It cannot be overstated how both egregious and sadly representative of our world that this one message depicts. I believe the injustice of it all is hitting me particularly hard because I have just finished reading over 40 self-reflection papers from my college students where the most dominant theme or sub-theme is their level of fear, anxiety, stress and insecurity. And while I recognize that there are lots and lots of factors into why this is so for the generations now, one salient contributing factor, that cannot be denied, is all of the cultural messages they have received over their lives around how dangerous life is.
This is represented so “exquisitely” in the use of an image of an innocent, unsuspecting kid having fun, while right next to it alluding to the tragedy that is just around the corner. This is powerfully depicted with how the billboard is set up; giving the message that even in the most seemingly care-free moments of childhood, something bad could happen. At any moment. Oh, but don’t worry, because now there is a new urgent care location just around the corner.
We are unnecessarily terrifying parents who go on to pass that terror onto their children; training them to be stuck regularly in a kind of warped fight-flight response. Our current ways of disproportionately focusing on what is unsafe, our worse case scenarios focus, our hyper-attention to the extremes and the unlikely outcomes, along with the self-generated fears that result, are taking their toll.
The tragic results? Our children are terrified of strangers. They believe something bad is about to happen at any moment which is why they must always have a cell phone on them. They do not sleep well. They do not let down. Unless of course, it is with the help of drugs; prescribed and otherwise.
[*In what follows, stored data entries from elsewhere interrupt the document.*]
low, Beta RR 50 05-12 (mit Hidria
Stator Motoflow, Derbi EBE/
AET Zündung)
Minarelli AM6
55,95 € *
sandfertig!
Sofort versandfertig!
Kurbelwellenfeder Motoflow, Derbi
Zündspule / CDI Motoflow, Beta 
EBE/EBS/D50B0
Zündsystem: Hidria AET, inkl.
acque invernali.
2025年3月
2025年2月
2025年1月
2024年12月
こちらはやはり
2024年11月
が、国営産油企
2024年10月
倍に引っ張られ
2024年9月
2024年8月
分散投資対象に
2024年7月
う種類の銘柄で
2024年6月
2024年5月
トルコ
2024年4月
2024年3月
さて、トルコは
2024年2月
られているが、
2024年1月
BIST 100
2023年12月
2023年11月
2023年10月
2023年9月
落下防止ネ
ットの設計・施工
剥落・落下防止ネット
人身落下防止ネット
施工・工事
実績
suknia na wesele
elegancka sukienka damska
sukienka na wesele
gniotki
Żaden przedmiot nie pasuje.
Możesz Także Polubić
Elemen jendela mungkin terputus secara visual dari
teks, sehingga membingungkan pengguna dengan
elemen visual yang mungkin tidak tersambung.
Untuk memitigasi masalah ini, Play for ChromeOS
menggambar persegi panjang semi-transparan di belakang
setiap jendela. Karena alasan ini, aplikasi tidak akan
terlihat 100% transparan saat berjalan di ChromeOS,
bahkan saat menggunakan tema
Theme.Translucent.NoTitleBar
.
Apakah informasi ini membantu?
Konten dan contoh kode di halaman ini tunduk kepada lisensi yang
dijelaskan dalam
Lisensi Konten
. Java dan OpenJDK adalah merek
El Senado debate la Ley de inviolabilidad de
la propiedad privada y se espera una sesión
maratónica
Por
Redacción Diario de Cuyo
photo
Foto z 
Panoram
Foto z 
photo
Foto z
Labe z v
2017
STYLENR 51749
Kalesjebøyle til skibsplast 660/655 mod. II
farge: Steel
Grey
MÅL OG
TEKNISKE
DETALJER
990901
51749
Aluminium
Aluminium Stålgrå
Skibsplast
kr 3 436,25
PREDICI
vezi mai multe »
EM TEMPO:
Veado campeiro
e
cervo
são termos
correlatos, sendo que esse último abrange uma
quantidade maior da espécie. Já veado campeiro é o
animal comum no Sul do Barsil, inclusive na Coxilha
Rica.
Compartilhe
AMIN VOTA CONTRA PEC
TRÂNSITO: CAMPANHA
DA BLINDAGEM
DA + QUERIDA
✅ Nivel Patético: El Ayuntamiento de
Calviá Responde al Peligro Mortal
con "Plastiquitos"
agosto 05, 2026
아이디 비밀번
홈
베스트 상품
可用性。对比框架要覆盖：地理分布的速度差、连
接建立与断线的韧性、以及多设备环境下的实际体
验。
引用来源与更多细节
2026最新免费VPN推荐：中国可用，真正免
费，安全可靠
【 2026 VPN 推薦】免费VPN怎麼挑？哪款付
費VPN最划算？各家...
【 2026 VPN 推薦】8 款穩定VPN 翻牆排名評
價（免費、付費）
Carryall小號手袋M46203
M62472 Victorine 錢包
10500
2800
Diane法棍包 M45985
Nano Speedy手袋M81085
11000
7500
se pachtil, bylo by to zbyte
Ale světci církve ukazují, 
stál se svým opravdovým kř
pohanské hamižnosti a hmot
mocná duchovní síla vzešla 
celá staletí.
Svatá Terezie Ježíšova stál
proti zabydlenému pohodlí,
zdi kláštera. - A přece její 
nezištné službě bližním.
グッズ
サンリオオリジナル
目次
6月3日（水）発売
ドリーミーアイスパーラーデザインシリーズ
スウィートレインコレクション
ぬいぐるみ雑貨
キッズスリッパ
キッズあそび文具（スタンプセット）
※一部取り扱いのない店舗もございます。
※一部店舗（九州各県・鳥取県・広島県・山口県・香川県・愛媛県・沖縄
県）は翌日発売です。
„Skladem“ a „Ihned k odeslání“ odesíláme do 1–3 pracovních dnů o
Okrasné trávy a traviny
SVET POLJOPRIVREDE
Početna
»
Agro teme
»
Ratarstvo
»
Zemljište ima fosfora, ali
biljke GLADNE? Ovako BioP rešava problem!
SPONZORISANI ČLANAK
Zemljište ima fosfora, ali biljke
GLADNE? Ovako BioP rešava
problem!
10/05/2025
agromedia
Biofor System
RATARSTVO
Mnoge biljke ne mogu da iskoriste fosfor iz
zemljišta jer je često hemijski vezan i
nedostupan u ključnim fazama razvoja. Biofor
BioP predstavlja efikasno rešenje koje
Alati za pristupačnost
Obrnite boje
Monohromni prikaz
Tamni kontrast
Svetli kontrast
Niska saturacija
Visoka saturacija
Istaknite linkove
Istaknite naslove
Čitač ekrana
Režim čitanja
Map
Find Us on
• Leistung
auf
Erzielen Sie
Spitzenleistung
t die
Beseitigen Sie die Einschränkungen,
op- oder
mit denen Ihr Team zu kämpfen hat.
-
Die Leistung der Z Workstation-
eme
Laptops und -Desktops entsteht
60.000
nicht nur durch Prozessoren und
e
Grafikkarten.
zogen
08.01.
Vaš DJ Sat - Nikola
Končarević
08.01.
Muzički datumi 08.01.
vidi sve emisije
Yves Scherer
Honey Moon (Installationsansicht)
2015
They cannot focus. And who could under these circumstances? Their poor little nervous systems have been conditioned to believe that the head must be on a swivel at all times to locate and identify all the ever-present sources of threat.
Instead of living, they ruminate. They isolate. They get sleep disorders, panic attacks and G.I. problems. They are so hopped up all the time on fear and anxiety that they need far too much alcohol, faceless sex, and far too many Netflix episodes to try and talk themselves off the ledge they live on. They have taken what they have gotten from us and gone on to up the ante by seeing danger everywhere. The level of self-generated fears they have created in their own lives is both maddening and suffocating.
Are there dangerous realities to the world? Certainly. As parents do we want to protect our children at all costs? Definitely. But what has been conjured up, whipped up, and force fed to both us and our children is not keeping us safe, it is making us sick and unhappy. What if for their sake we all worked together to get a handle around what is true and untrue when it comes to the fears we hold? Want a place to start? Do a news fast for a week. Stop entertaining yourself on violence or subjecting your kids to content and conversations that are beyond their level of maturity to handle. Quit violent gaming. Stop watching the same horrific news story over and over again. Isn’t once enough?